■ **What you need to do**
Pull the text lines out of each of the records below and copy them word for word, leaving the pictures out of your answer.

■ **Material supplied**

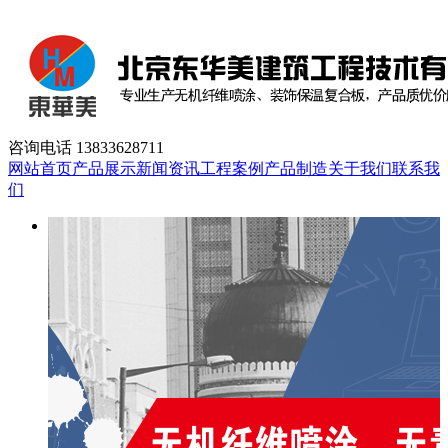
咨询电话
13833628711
网站首页
产品展示
新闻资讯
工程案例
产品制造
关于我们
联系我
们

■ **Final answer**
咨询电话
13833628711
网站首页
产品展示
新闻资讯
工程案例
产品制造
关于我们
联系我
们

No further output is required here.